As he enters his third year in the program, Player feels comfortable and is ready to help his team succeed both on and off the field.
“Things are now going smooth. I know the ropes,” said Player. “I understand college life and what we are trying to do on and off the football field. I understand what the coaches are trying to do and now I understand the vision. Now it’s easier for me to step in and go with the process.”
Player has grown into a leader and his personality has a lot to do with it.
“The coaches have been telling me I have one of those personalities that people are going to follow and listen to me,” Player said. “You can use it one of two ways – positively or negatively. With so many young players on our team, I know it’s important to be a positive role model and I have followed the advice of my coaches. I understand what they (the coaches) are saying now and realize that people are going to listen to what I have to say regardless of whether it’s positive or negative. I have started channeling positive energy to make a stronger impact on our team.”
“It’s hard to say a guy who Nasir’s size being immature, but he was still young and trying to figure things out when he first came on campus,” said O’Cain. “But to go to the scout team, fight and battle for the entire 2015 season, and know you are not going to play is extremely difficult. That whole process forced Nasir to mature. Overall, he has improved and gotten so much better. That’s what we want to do as a staff. Obviously, we want to win football games. But the most important thing is to help these young men graduate, and hopefully when they leave they are better men from when they arrived. You can already see that with Nasir. He has matured. He’s a better young man today than he was yesterday and hopefully in the next day you see more improvement.”

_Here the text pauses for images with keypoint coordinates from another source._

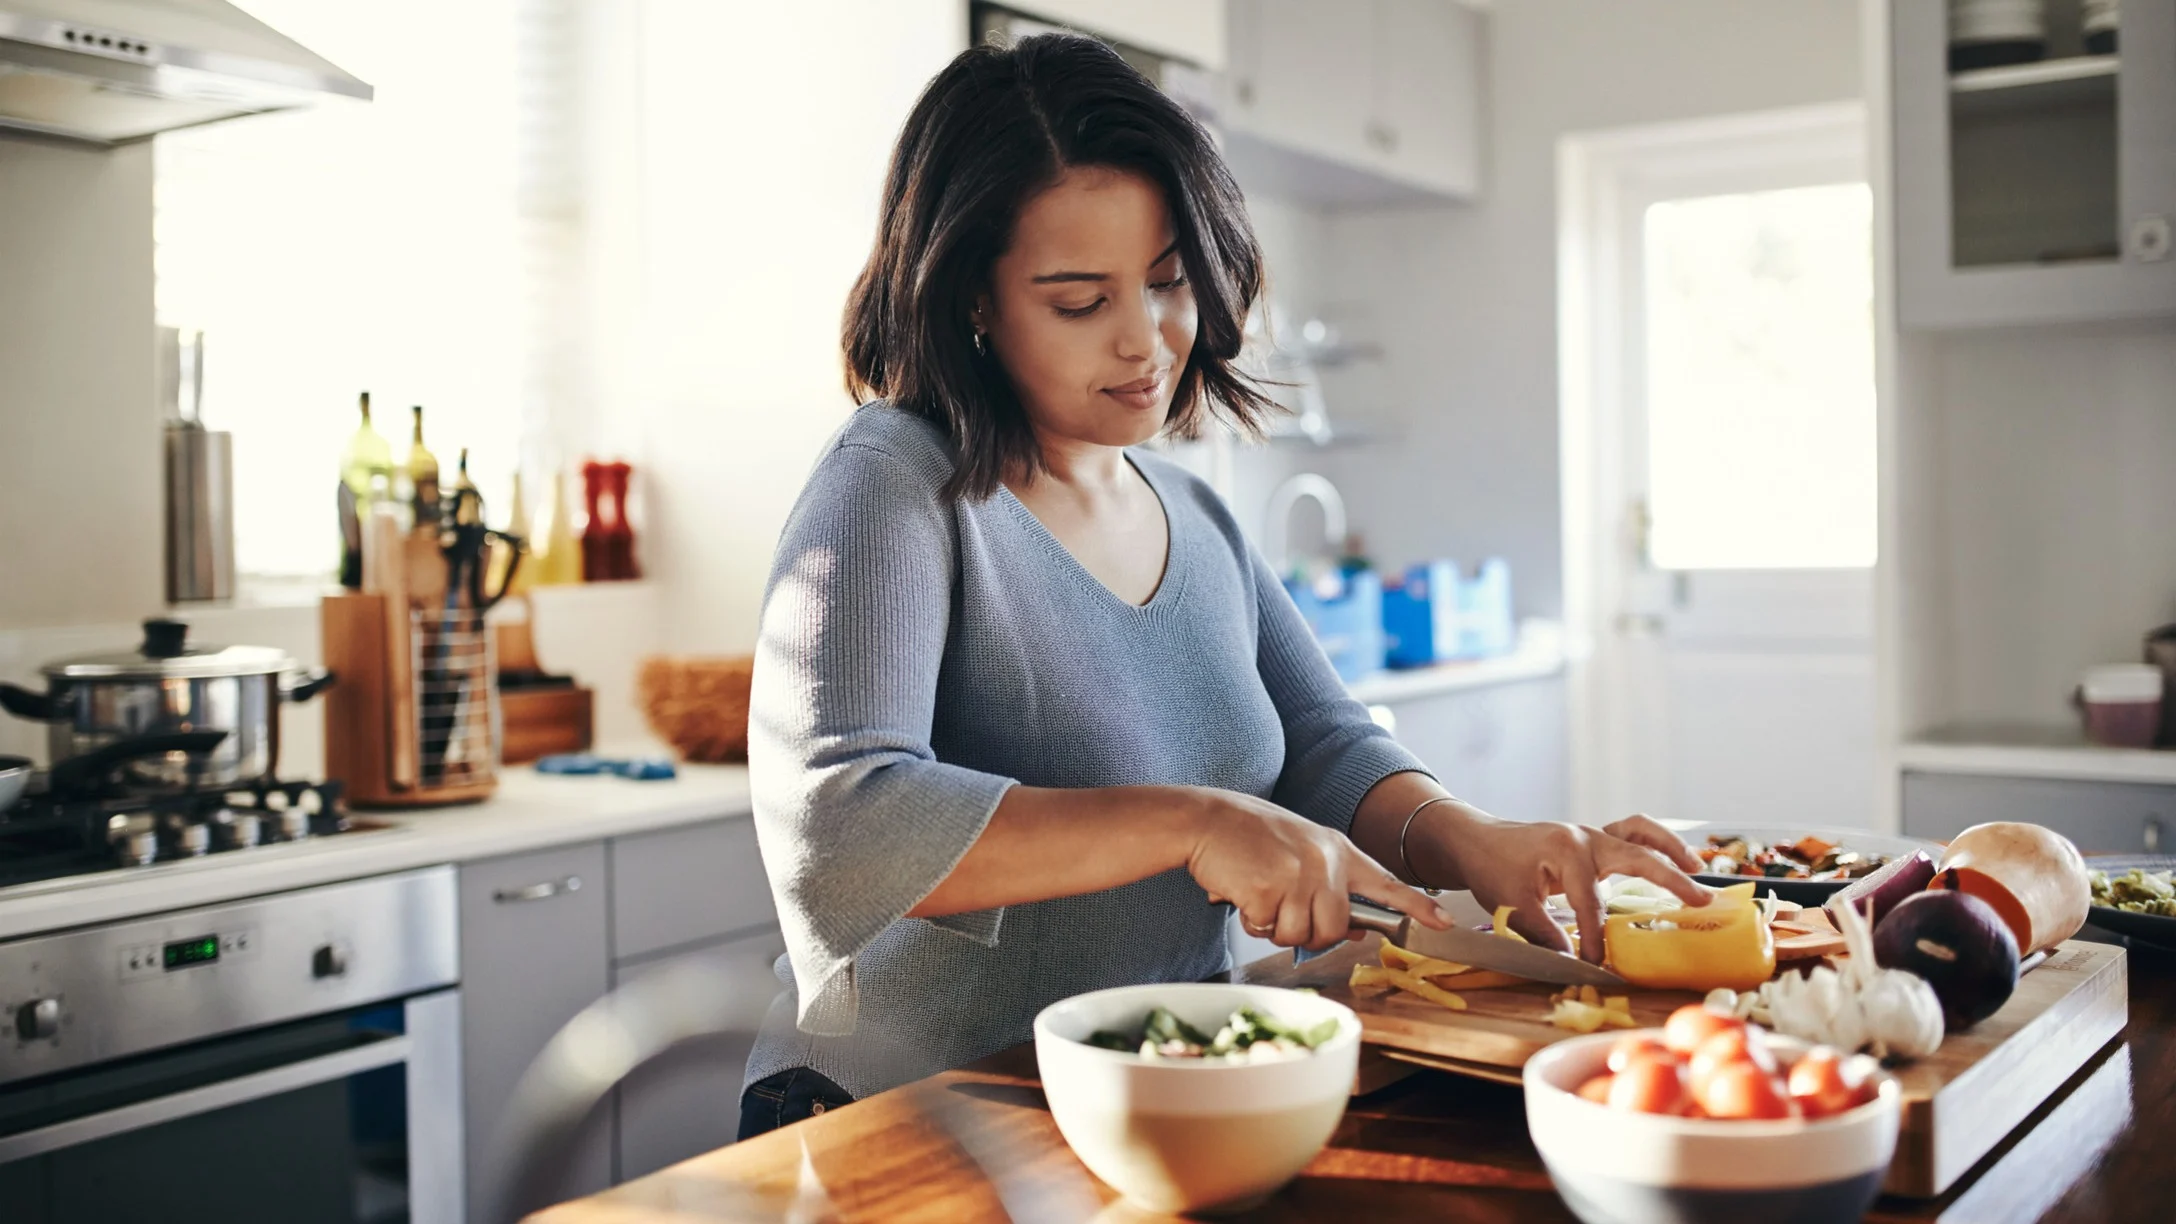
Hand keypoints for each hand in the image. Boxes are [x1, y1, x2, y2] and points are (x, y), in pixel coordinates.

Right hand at [1183, 789, 1452, 951]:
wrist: (1207, 820)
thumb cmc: (1249, 838)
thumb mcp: (1300, 851)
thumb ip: (1330, 885)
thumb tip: (1357, 929)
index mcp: (1337, 849)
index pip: (1386, 883)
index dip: (1416, 907)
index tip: (1444, 923)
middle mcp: (1325, 861)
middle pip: (1335, 928)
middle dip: (1308, 931)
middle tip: (1282, 909)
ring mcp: (1298, 875)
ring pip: (1302, 934)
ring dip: (1276, 927)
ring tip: (1260, 896)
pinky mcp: (1269, 889)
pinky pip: (1268, 929)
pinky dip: (1252, 920)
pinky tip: (1242, 894)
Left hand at [1425, 809, 1708, 962]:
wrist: (1476, 840)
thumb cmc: (1490, 868)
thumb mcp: (1511, 905)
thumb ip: (1544, 933)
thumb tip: (1572, 961)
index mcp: (1566, 851)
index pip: (1591, 904)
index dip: (1596, 938)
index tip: (1599, 965)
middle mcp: (1585, 837)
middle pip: (1637, 857)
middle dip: (1670, 879)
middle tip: (1700, 902)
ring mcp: (1590, 834)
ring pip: (1639, 833)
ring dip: (1670, 849)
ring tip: (1697, 868)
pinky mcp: (1591, 840)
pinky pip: (1629, 834)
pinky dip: (1653, 843)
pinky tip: (1672, 858)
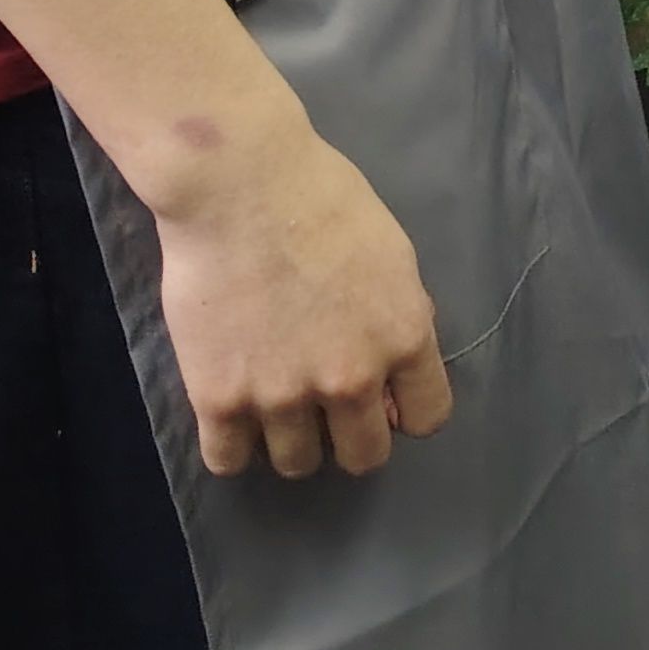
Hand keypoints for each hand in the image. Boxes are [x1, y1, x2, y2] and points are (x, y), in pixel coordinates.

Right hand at [151, 113, 452, 478]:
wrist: (240, 185)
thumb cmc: (323, 199)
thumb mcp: (393, 255)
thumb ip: (402, 316)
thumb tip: (399, 369)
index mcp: (403, 338)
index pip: (429, 419)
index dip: (406, 411)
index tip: (384, 398)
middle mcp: (351, 379)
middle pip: (363, 456)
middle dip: (351, 435)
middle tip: (326, 407)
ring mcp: (283, 394)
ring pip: (297, 464)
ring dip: (290, 440)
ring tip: (274, 404)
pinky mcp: (220, 398)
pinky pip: (228, 461)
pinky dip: (233, 447)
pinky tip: (233, 417)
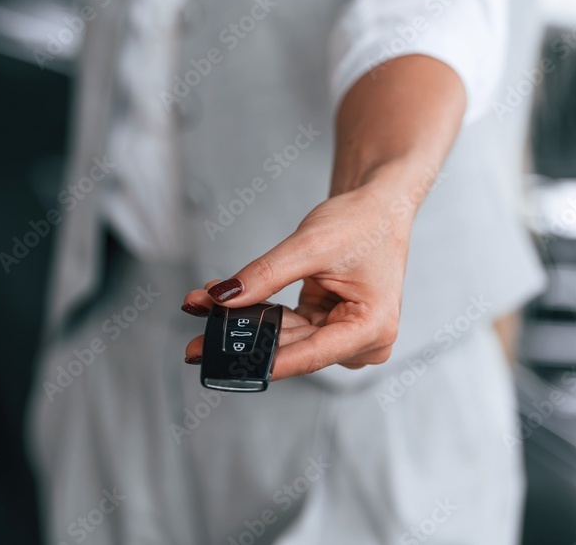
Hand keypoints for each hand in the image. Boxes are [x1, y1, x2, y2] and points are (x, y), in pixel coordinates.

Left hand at [181, 184, 412, 377]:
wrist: (378, 208)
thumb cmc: (362, 223)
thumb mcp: (310, 245)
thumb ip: (266, 274)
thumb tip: (223, 298)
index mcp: (372, 327)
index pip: (312, 354)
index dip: (268, 361)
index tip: (230, 366)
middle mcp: (363, 341)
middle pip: (293, 347)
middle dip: (244, 336)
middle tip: (197, 340)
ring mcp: (344, 335)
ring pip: (285, 337)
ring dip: (245, 322)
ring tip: (202, 306)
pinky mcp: (328, 325)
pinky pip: (288, 325)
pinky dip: (259, 311)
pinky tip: (227, 300)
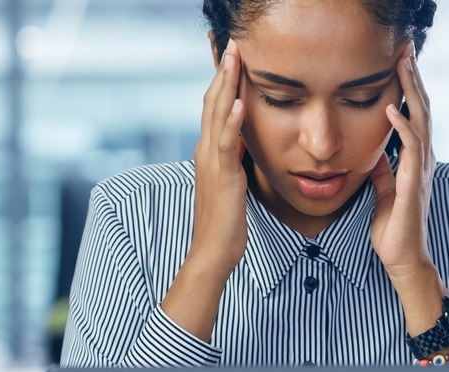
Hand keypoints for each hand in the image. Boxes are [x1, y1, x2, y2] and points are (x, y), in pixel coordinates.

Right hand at [162, 39, 245, 340]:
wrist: (213, 251)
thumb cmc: (224, 220)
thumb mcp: (231, 182)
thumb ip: (233, 159)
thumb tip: (242, 141)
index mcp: (209, 151)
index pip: (214, 107)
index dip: (222, 80)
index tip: (231, 55)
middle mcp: (206, 151)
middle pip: (213, 102)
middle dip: (224, 71)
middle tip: (231, 42)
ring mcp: (212, 162)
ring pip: (217, 115)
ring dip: (226, 84)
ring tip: (234, 57)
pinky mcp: (222, 176)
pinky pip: (227, 144)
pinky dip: (232, 122)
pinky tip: (239, 102)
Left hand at [370, 41, 442, 335]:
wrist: (402, 259)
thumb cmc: (394, 229)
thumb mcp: (385, 193)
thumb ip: (383, 172)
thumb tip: (376, 155)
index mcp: (414, 162)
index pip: (415, 116)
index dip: (410, 89)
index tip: (400, 64)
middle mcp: (422, 161)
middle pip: (423, 110)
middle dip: (414, 79)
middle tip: (406, 49)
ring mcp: (420, 171)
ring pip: (422, 121)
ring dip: (412, 91)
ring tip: (403, 64)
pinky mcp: (414, 183)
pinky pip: (410, 148)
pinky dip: (402, 124)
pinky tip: (393, 106)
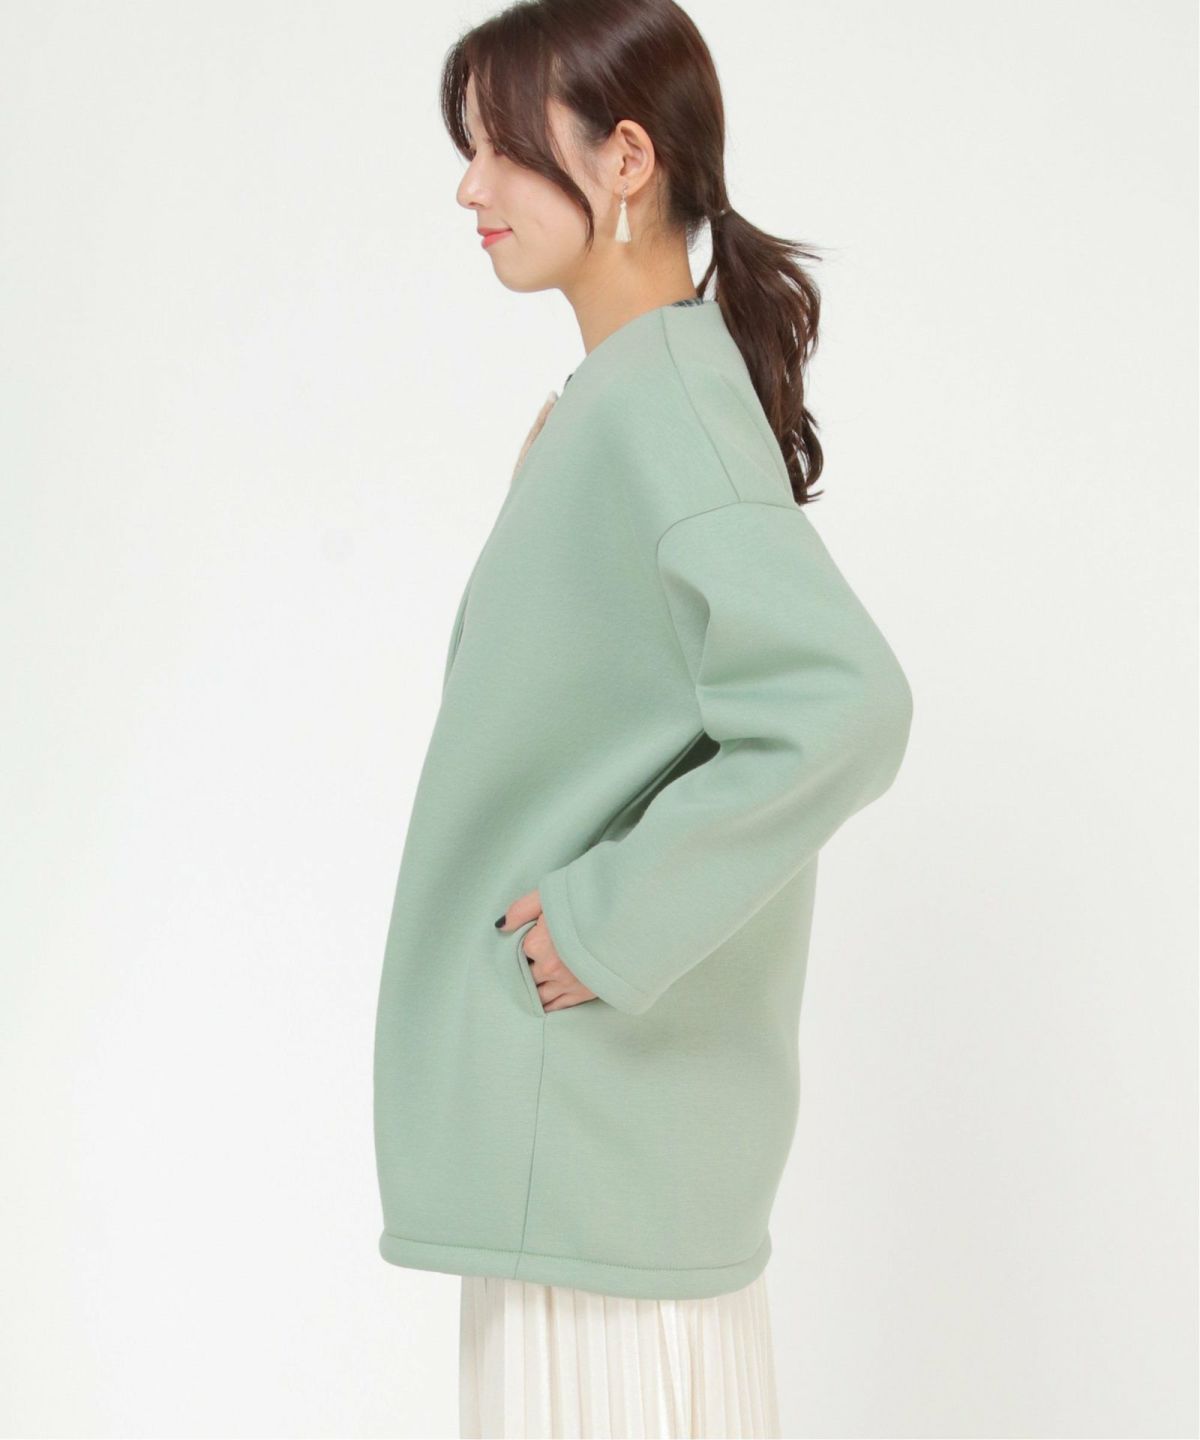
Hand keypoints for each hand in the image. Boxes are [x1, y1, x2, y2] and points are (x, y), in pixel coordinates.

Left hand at [495, 889, 597, 1011]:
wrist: (627, 918)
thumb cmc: (587, 901)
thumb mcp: (549, 894)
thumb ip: (521, 909)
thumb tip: (501, 927)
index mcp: (536, 943)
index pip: (518, 951)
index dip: (524, 946)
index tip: (530, 942)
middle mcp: (548, 967)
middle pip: (526, 976)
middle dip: (527, 971)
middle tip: (530, 967)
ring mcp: (566, 983)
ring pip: (539, 996)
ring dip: (534, 993)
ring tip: (532, 990)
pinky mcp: (583, 993)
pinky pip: (559, 1006)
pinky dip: (549, 1006)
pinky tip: (544, 1006)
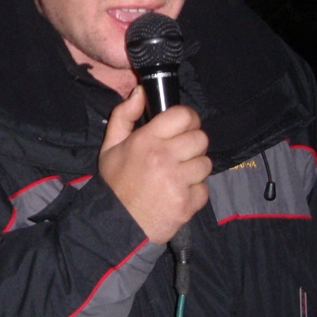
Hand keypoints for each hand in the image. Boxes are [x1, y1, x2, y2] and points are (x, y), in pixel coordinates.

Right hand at [98, 85, 211, 243]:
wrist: (116, 224)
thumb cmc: (115, 183)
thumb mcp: (110, 146)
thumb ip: (124, 115)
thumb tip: (141, 92)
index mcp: (146, 140)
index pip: (184, 115)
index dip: (188, 119)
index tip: (183, 128)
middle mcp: (164, 158)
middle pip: (200, 138)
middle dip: (193, 144)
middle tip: (180, 154)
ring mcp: (177, 182)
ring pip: (206, 164)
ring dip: (195, 169)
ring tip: (179, 175)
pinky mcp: (187, 203)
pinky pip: (204, 189)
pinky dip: (195, 192)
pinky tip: (179, 193)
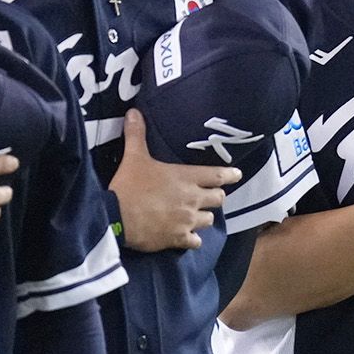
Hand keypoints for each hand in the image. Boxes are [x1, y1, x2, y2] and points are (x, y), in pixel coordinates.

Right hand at [111, 110, 237, 251]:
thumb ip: (137, 135)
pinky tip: (187, 237)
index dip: (230, 175)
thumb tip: (134, 112)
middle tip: (209, 195)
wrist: (116, 217)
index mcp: (186, 178)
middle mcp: (193, 199)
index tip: (237, 175)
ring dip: (204, 217)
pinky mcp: (179, 239)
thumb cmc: (128, 186)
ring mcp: (188, 221)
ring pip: (209, 220)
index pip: (218, 175)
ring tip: (196, 215)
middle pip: (219, 199)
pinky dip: (193, 239)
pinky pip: (196, 242)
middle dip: (216, 196)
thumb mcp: (134, 157)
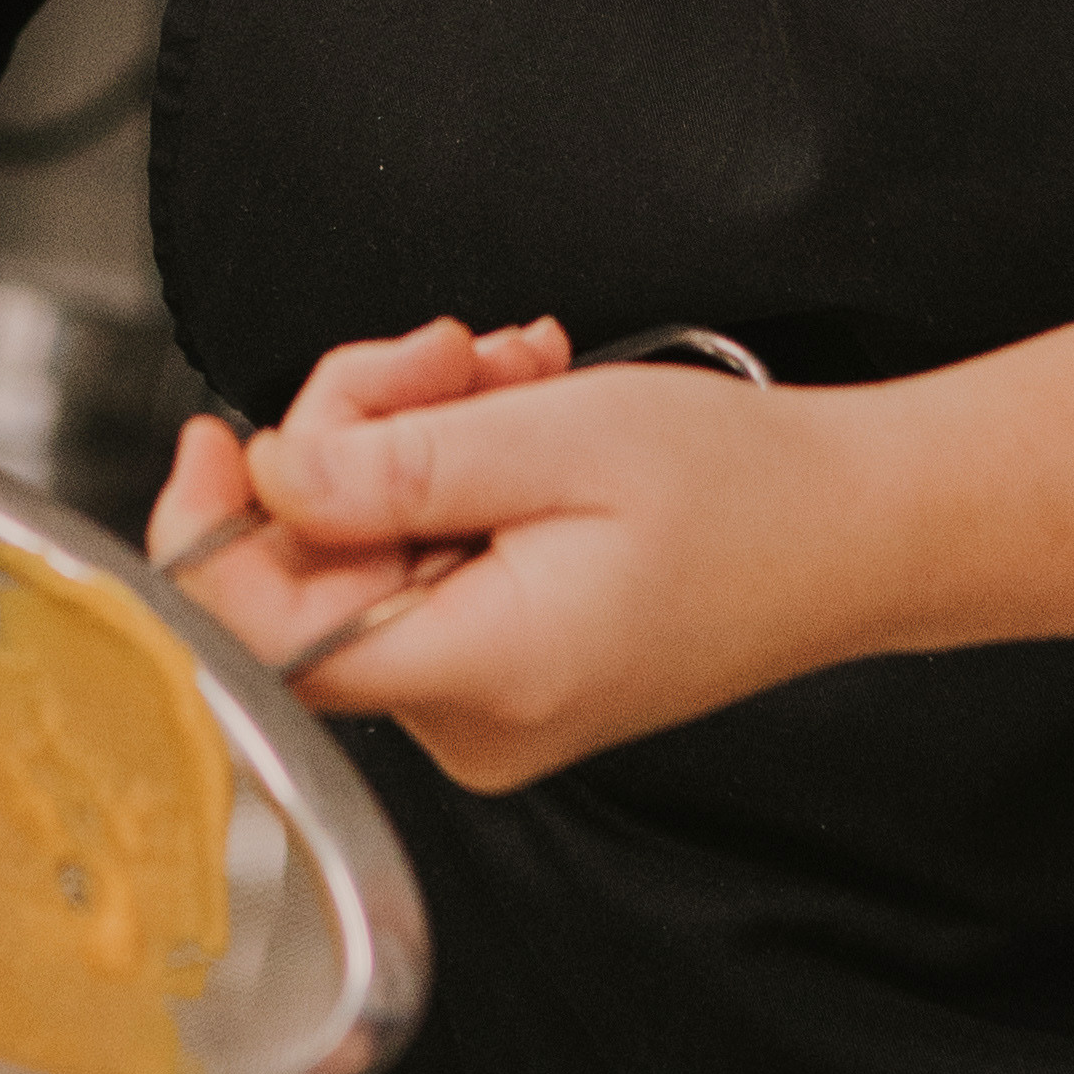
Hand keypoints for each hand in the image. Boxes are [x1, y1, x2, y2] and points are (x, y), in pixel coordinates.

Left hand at [150, 316, 892, 788]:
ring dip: (419, 437)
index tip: (216, 434)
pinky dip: (453, 477)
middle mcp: (467, 720)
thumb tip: (264, 477)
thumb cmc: (745, 489)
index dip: (212, 531)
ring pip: (367, 550)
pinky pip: (422, 564)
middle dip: (362, 433)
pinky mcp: (506, 672)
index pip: (260, 639)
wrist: (862, 529)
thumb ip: (390, 466)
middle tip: (455, 353)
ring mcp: (485, 705)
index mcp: (476, 677)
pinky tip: (521, 418)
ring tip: (516, 375)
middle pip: (316, 569)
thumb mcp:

Last season, Player knew his emotions got the better of him at times and that is why he is working being more positive.
“I was really frustrated a lot last year. I feel if you’re an emotional wreck, then you can’t focus on what you are supposed to do. I know there were a couple of games when I was out there mad and wasn’t thinking straight. I realized that didn’t help the situation, so now I am focusing on keeping my head on straight and making sure I am doing my job.
“I have to let myself know it’s just a game and I can’t pay attention to the things I have no control over. There are some things that are not going to go our way – whether it’s not getting a call we wanted or not making a play – so I just have to focus on my job and do what I can to help the team win.”
One thing is for certain, Player and his Buccaneer teammates want to get the win Saturday night when they open up their new stadium against Limestone.
“I am really excited to get in there and play that first game,” Player said. “It’s a place we can finally call home. This stadium is not only for us, but it’s big part of our campus and community. I can’t wait to see it packed for that first game.”